The new IDF Diabetes Atlas is not just “wake-up call but a call to duty” for all physicians, according to Dr Cho. He said the seriousness of the situation cannot be overstated. Therefore, endocrinologists and other physicians must become “a special ground force in the battle of diabetes.”
Also concerning is the nearly equal number of people with undiagnosed diabetes or those at high risk for diabetes, Dr Cho said. He underscored the important role that endocrinologists can play in identifying these people early on and implementing interventions before the disease progresses.
“Now is the time for [endocrinologists] to actively be involved in early screening procedures along with managing the cases after diagnosis,” Dr Cho noted.
In terms of prevalence, Singapore finished a close second to the United States (10.5%), followed by Malta (10%), Portugal (10%), and Cyprus (9.5%).
The countries with the lowest estimated prevalence in the 38-nation league were Lithuania (4%), Estonia (4%), and Ireland (4%), followed by Sweden (5%), Luxembourg (5%), the United Kingdom (5%), and Australia (5%).
The Diabetes Atlas league table includes countries in the European Union plus Canada, Australia, New Zealand, Singapore, South Korea, Israel, Andorra, Norway, Switzerland, and the United States. The individual country data follow the release of the Diabetes Atlas summary, revealing that an estimated 415 million people globally have diabetes in 2015, with almost half remaining undiagnosed (47%). Dr Cho explained that these numbers are only expected to get worse and eventually increase to around 642 million by 2040.
“The methodology used in seventh edition is more accurate and valid, and revealed that a stronger diabetes disaster is about to occur all over the world,” said Dr Cho. “But the good news is that early detection is possible, via primary and secondary prevention for better care and management of people with diabetes.”

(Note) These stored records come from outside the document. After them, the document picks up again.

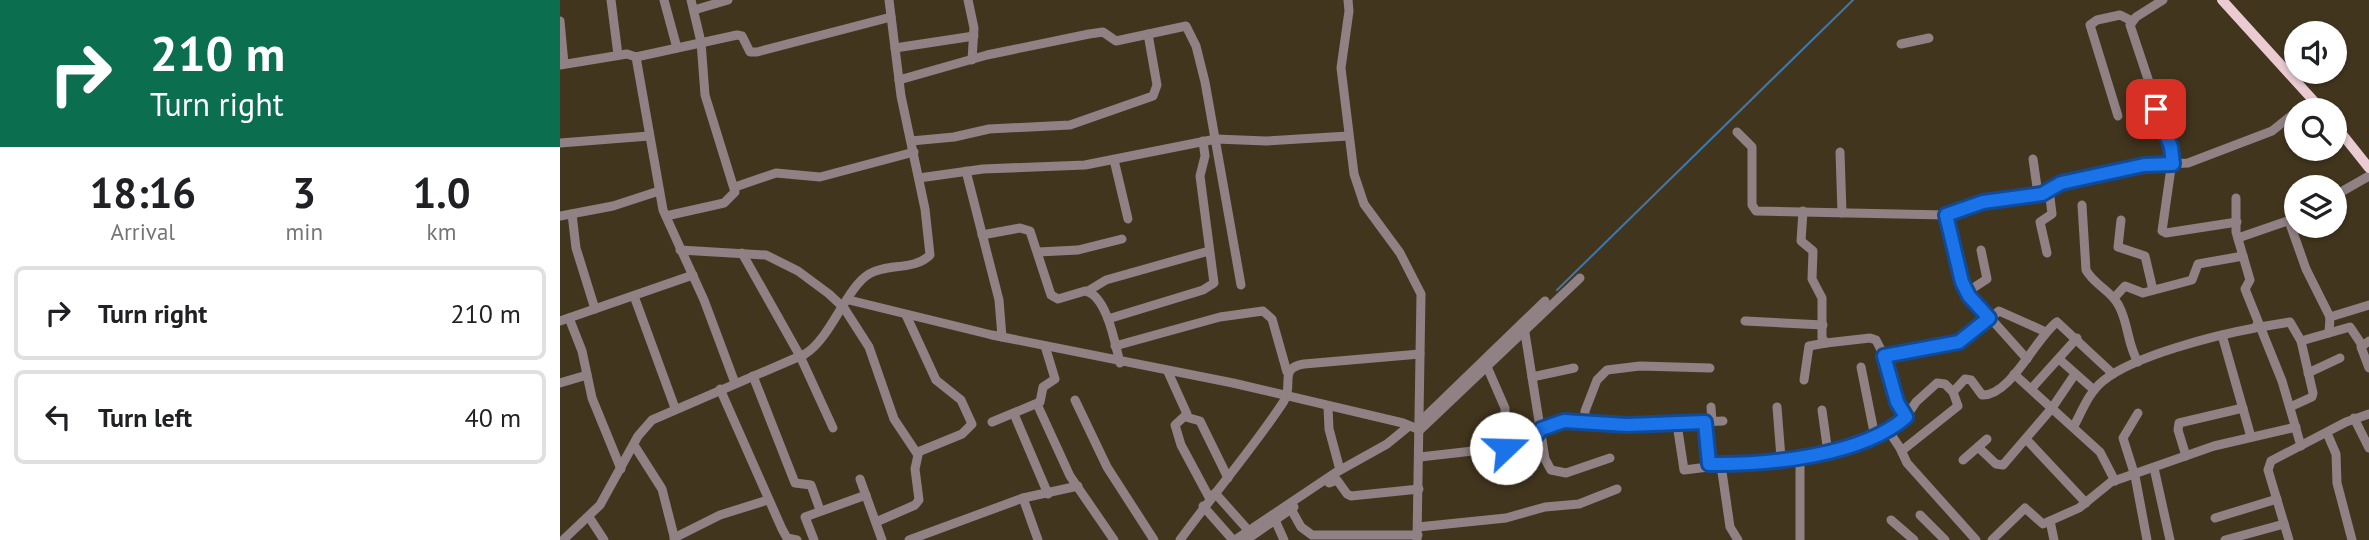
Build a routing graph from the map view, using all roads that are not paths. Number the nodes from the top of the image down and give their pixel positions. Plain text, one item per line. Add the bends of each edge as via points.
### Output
1 (611, 0) edge
2 (664, 0) edge
3 (728, 0) edge
4 (889, 0) edge
5 (968, 0) edge
6 (1348, 0) edge
7 (2163, 0) edge
8 (2222, 0) edge
9 (692, 5) edge
10 (891, 17) junction
11 (560, 20) edge
12 (2132, 21) junction
13 (1148, 34) junction
14 (974, 36) junction
15 (1929, 38) dead end
16 (701, 43) junction
17 (1901, 44) dead end
18 (677, 47) junction
19 (894, 48) junction
20 (618, 55) junction
21 (636, 57) junction
22 (972, 60) junction
23 (562, 64) edge
24 (899, 80) junction
25 (2309, 98) edge
26 (2118, 116) dead end
27 (2284, 123) edge
28 (1737, 132) dead end
29 (649, 136) junction
30 (1348, 136) junction
31 (1216, 139) junction
32 (2347, 140) edge
33 (911, 141) junction
34 (1203, 141) junction
35 (560, 144) edge
36 (914, 152) junction
37 (1840, 152) dead end
38 (2033, 159) dead end
39 (1114, 160) junction
40 (2173, 164) junction
41 (2369, 168) edge
42 (966, 171) junction
43 (2369, 176) edge
44 (919, 178) junction
45 (734, 187) junction
46 (2049, 189) junction
47 (2347, 189) edge
48 (659, 191) junction
49 (2038, 194) junction
50 (2236, 198) dead end
51 (2082, 205) dead end
52 (1803, 211) junction
53 (1842, 213) junction
54 (572, 214) junction
55 (1946, 215) junction
56 (560, 216) edge
57 (666, 216) junction
58 (1128, 219) dead end
59 (2122, 220) dead end
60 (2237, 222) junction
61 (2284, 222) edge
62 (982, 235) junction
63 (2297, 238) edge
64 (1122, 239) dead end
65 (2238, 239) junction
66 (680, 250) junction
67 (1981, 250) dead end
68 (1209, 251) junction
69 (1038, 252) junction
70 (742, 253) junction
71 (2047, 253) dead end
72 (2244, 256) junction
73 (693, 275) junction
74 (1580, 278) dead end
75 (1241, 285) dead end
76 (2153, 290) junction
77 (1088, 291) junction
78 (1967, 292) junction
79 (634, 296) junction
80 (2114, 298) junction
81 (1545, 300) dead end
82 (846, 304) junction
83 (2367, 306) edge
84 (595, 309) junction
85 (906, 315) junction
86 (2330, 317) junction
87 (1989, 318) junction
88 (2369, 318) edge
89 (565, 319) edge
90 (1108, 319) junction
91 (1745, 321) dead end
92 (1822, 325) junction
93 (2258, 325) junction
94 (2046, 332) junction
95 (1525, 333) junction
96 (2329, 333) junction
97 (2222, 335) junction
98 (1002, 337) junction
99 (2077, 338) junction
100 (2301, 341) junction
101 (2365, 343) edge
102 (1826, 344) junction
103 (1045, 346) junction
104 (1115, 346) junction
105 (1420, 354) junction
106 (800, 356) junction
107 (1884, 356) junction
108 (2340, 358) dead end
109 (2027, 359) junction
110 (2059, 359) junction
111 (2138, 362) junction
112 (1120, 363) junction
113 (1861, 367) dead end
114 (1574, 368) dead end
115 (1710, 368) dead end
116 (2369, 368) edge
117 (1488, 369) junction
118 (1168, 372) junction
119 (1287, 372) junction
120 (2308, 373) junction
121 (587, 374) junction
122 (2014, 374) junction
123 (2075, 374) junction
124 (2113, 374) junction
125 (753, 376) junction
126 (1532, 377) junction
127 (1804, 380) dead end
128 (560, 383) edge
129 (735, 383) junction
130 (720, 389) junction
131 (2031, 389) junction
132 (2094, 390) junction
133 (1953, 392) junction
134 (1287, 397) junction
135 (1075, 400) dead end
136 (1037, 404) junction
137 (1328, 407) junction
138 (1711, 407) dead end
139 (1777, 407) dead end
140 (2290, 407) junction
141 (675, 408) junction
142 (2053, 408) junction
143 (2243, 408) junction
144 (1822, 410) dead end
145 (2138, 413) dead end
146 (1014, 414) junction
147 (2369, 414) edge
148 (1186, 417) junction
149 (1906, 417) junction
150 (2354, 418) junction
151 (1723, 421) dead end
152 (992, 422) dead end
153 (1709, 422) junction
154 (1585, 423) junction
155 (1677, 424) junction
156 (1409, 426) junction
157 (1420, 426) junction
158 (2074, 426) junction
159 (2296, 426) junction
160 (832, 428) dead end
161 (1541, 429) junction
162 (1888, 430) junction
163 (2327, 433) junction
164 (1875, 437) junction
165 (2251, 437) junction
166 (1987, 439) dead end
167 (2026, 439) junction
168 (634, 446) junction
169 (2301, 446) junction
170 (1978, 447) junction
171 (1506, 448) junction
172 (2369, 448) edge
173 (1900, 449) junction
174 (918, 452) junction
175 (1828, 453) junction
176 (1800, 456) junction
177 (2186, 456) junction
178 (1420, 457) junction
179 (1610, 458) dead end
180 (1781, 458) junction
181 (1963, 460) dead end
182 (1709, 464) junction
183 (1721, 465) junction
184 (2154, 468) junction
185 (621, 469) junction
186 (1340, 470) junction
187 (2135, 476) junction
188 (1228, 478) junction
189 (860, 479) dead end
190 (2115, 481) junction
191 (1078, 486) junction
192 (1419, 489) junction
193 (1617, 489) dead end
194 (1048, 494) junction
195 (866, 495) junction
196 (1023, 498) junction
197 (1209, 499) junction
198 (2277, 499) junction
199 (768, 500) junction
200 (2086, 503) junction
201 (1291, 509) junction
202 (820, 510) junction
203 (1920, 516) dead end
204 (589, 517) junction
205 (2215, 518) dead end
206 (1275, 520) junction
207 (1891, 520) dead end
208 (2050, 521) junction
209 (876, 522) junction
210 (2284, 524) junction
211 (1418, 534) edge
212 (1247, 535) edge
213 (675, 539) edge
214 (2350, 539) edge
215 (563, 540) edge
216 (604, 540) edge
217 (797, 540) edge
218 (814, 540) edge
219 (882, 540) edge
220 (909, 540) edge
221 (1038, 540) edge
222 (1114, 540) edge
223 (1154, 540) edge
224 (1180, 540) edge
225 (1234, 540) edge
226 (1284, 540) edge
227 (1738, 540) edge
228 (1800, 540) edge
229 (1914, 540) edge
230 (1945, 540) edge
231 (1976, 540) edge
232 (1992, 540) edge
233 (2054, 540) edge
234 (2147, 540) edge
235 (2170, 540) edge
236 (2225, 540) edge
237 (2289, 540) edge

1 - 20 street
2 - 18 street
3 - 9 street
4 - 10 street
5 - 14 street
6 - 30 street via 1341,68
7 - 12 street
8 - 25 main road
9 - 16 street
10 - 16 street via 757,52 750,52 740,35
10 - 19 street
11 - 23 street
12 - 26 street via 2120,15 2090,26
12 - 40 street via 2131,31
13 - 22 street via 1116,41 1098,32
13 - 31 street via 1182,25 1189,29
13 - 33 street via 1157,85 1153,96 1070,125 989,129
14 - 19 street
14 - 22 street
15 - 17 street
16 - 18 street
16 - 45 street via 705,95
18 - 21 street
19 - 24 street
20 - 21 street
20 - 23 street
21 - 29 street
22 - 24 street
24 - 33 street
27 - 40 street via 2188,163
28 - 52 street via 1752,147 1754,209
29 - 35 street
29 - 48 street
30 - 31 street
30 - 105 street via 1359,192 1421,294
31 - 34 street
31 - 75 street
32 - 41 main road
33 - 36 street
34 - 39 street
34 - 68 street via 1200,176
36 - 44 street
36 - 45 street via 820,177 776,173
37 - 53 street
38 - 49 street
39 - 42 street
39 - 58 street
40 - 46 street via 2144,165
40 - 60 street via 2162,213 2163,233
42 - 44 street
42 - 62 street
43 - 47 street
44 - 82 street via 930,255 917,263 872,273
45 - 57 street via 733,197 724,203
46 - 49 street
46 - 71 street via 2052,214 2040,222
48 - 54 street
48 - 57 street
49 - 55 street via 1983,202
50 - 60 street
51 - 80 street via 2086,270
52 - 53 street
52 - 92 street via 1801,242 1814,251 1811,276 1822,298
53 - 55 street
54 - 56 street
54 - 84 street via 575,245
55 - 78 street
57 - 66 street
59 - 76 street via 2118,247 2145,256
60 - 65 street
61 - 65 street
62 - 69 street via 1026,229
62 - 98 street via 999,300
63 - 86 street via 2306,269
64 - 69 street via 1072,251
65 - 72 street
66 - 70 street
66 - 73 street
67 - 78 street via 1987,279
68 - 77 street via 1106,280
68 - 90 street via 1212,285
69 - 77 street via 1054,298
70 - 82 street via 788,265
70 - 106 street
72 - 76 street via 2198,264 2192,280
72 - 93 street via 2250,280 2245,289
73 - 79 street
73 - 129 street
74 - 95 street
76 - 80 street via 2138,293 2125,286
77 - 90 street
78 - 87 street
79 - 84 street
79 - 141 street
80 - 111 street
81 - 157 street
82 - 85 street
82 - 106 street via 816,344
82 - 174 street via 869,347 897,425
83 - 86 street
83 - 88 street
84 - 89 street
85 - 98 street
85 - 174 street via 936,380 961,400 972,424 962,434
86 - 96 street
87 - 94 street via 2001,312
87 - 107 street via 1959,342
87 - 109 street
89 - 121 street
90 - 104 street
91 - 92 street
92 - 102 street
93 - 97 street
93 - 100 street via 2290,322
93 - 140 street
94 - 99 street via 2060,322
94 - 109 street
95 - 117 street
95 - 126 street
96 - 100 street
96 - 101 street via 2350,327
97 - 111 street
97 - 143 street
98 - 103 street
99 - 110 street
99 - 124 street
100 - 120 street
101 - 116 street
102 - 107 street via 1873,338
102 - 127 street via 1809,346
103 - 112 street
103 - 136 street via 1055,379 1043,387
104 - 112 street
104 - 119 street via 1220,317 1263,311 1272,318
105 - 119 street via 1296,365
105 - 157 street
106 - 125 street
106 - 160 street
107 - 149 street
108 - 120 street
109 - 122 street
110 - 123 street
110 - 131 street
111 - 124 street
112 - 118 street
113 - 164 street
114 - 126 street
115 - 154 street via 1607,370 1597,380
117 - 157 street
117 - 171 street via 1505,408
118 - 134 street
118 - 148 street
119 - 134 street
120 - 140 street via 2312,397
121 - 128 street
121 - 185 street
122 - 131 street
122 - 133 street via 1985,396 1965,379
123 - 132 street
123 - 142 street
124 - 132 street
125 - 129 street
125 - 202 street via 795,484 811,485
126 - 161 street
129 - 130 street
130 - 141 street
130 - 199 street
131 - 142 street
132 - 158 street
133 - 149 street via 1937,383
133 - 173 street via 1958,406
134 - 137 street
134 - 188 street
135 - 223 street via 1107,467
136 - 146 street
136 - 191 street
137 - 156 street
137 - 186 street
138 - 153 street
139 - 180 street
140 - 159 street
141 - 168 street via 652,420
142 - 158 street
142 - 167 street
143 - 165 street
143 - 177 street via 2179,423
144 - 175 street
145 - 187 street via 2123,438
146 - 152 street
146 - 194 street
147 - 150 street
148 - 188 street via 1200,421
148 - 197 street via 1175,430
149 - 162 street
150 - 163 street
150 - 172 street
151 - 153 street
153 - 155 street
153 - 182 street
154 - 155 street
154 - 161 street via 1564,421
155 - 182 street via 1684,470
156 - 157 street
156 - 186 street
157 - 178 street
158 - 190 street via 2100,452
159 - 165 street
159 - 169 street
161 - 171 street via 1530,444
161 - 179 street via 1545,459 1554,473
162 - 164 street
162 - 173 street
163 - 169 street
163 - 214 street via 2336,454 2337,483
164 - 175 street
165 - 177 street
166 - 170 street
167 - 170 street via 2000,466
167 - 200 street
168 - 185 street
168 - 213 street via 662,489
169 - 198 street via 2271,461
170 - 181 street
171 - 178 street
173 - 231 street via 1907,463
174 - 209 street via 919,500
175 - 176 street
176 - 180 street
176 - 228 street
177 - 184 street
178 - 192 street
180 - 183 street
182 - 183 street
183 - 227 street via 1730,527
184 - 187 street
184 - 235 street
185 - 204 street
186 - 212 street
187 - 190 street
187 - 234 street
188 - 197 street
189 - 195 street
190 - 200 street
191 - 194 street
191 - 222 street
192 - 201 street via 1351,495 1334,480
192 - 211 street
193 - 211 street via 1579,503
194 - 196 street
195 - 202 street
195 - 209 street
196 - 220 street
196 - 221 street
197 - 212 street
197 - 224 street
197 - 225 street
198 - 205 street
198 - 210 street
199 - 213 street via 720,515
199 - 217 street via 785,535
200 - 208 street
201 - 206 street
201 - 211 street via 1301,527 1312,535
202 - 218 street via 804,519
203 - 230 street
204 - 215 street
204 - 216 street
206 - 212 street
206 - 226 street
207 - 229 street
208 - 232 street via 2041,524 2025,508
208 - 233 street
209 - 219 street
210 - 236 street
210 - 237 street
212 - 225 street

The new Diabetes Atlas also suggests that approximately 75% of people with diabetes live in low-income and middle-income countries, and every 6 seconds, there is diabetes-related death.
While the United States leads the league table of developed nations in prevalence of diabetes, it is ranked 60th in terms of the global league. This is because of a “tsunami” of diabetes sweeping through the Middle East, Caribbean, and Latin American regions, as well as the multiple nations making up the Pacific Islands.
New data presented at this meeting show that island nations or territories in various regions take all of the top 5 positions in the global league.
In first place, was Tokelau (prevalence, 30%), followed by Nauru (24%), Mauritius (22%), the Cook Islands (21%), and the Marshall Islands (21%). Qatar, Saudi Arabia, and Kuwait are also all in the top 10.
China (110 million) and India (69 million) have the highest total numbers of people with diabetes, but not the highest prevalences. China is 78th in the world (prevalence, 10%) and India is 76th (9%).
The 10 nations with the lowest estimated rates of diabetes globally are all in Africa. This is partly due to a higher prevalence of other diseases and lower life expectancy. However, prevalence rates in Africa are expected to double by 2040.
Petra Wilson, MD, who is the CEO of the IDF, emphasized the urgent need for action and that the IDF is asking governments to lead the way in creating healthier environments and implementing new fiscal policies.
It is time for governmental entities to start taxing unhealthful foods and using the revenues to help prevent and manage all types of diabetes, Dr Petra noted.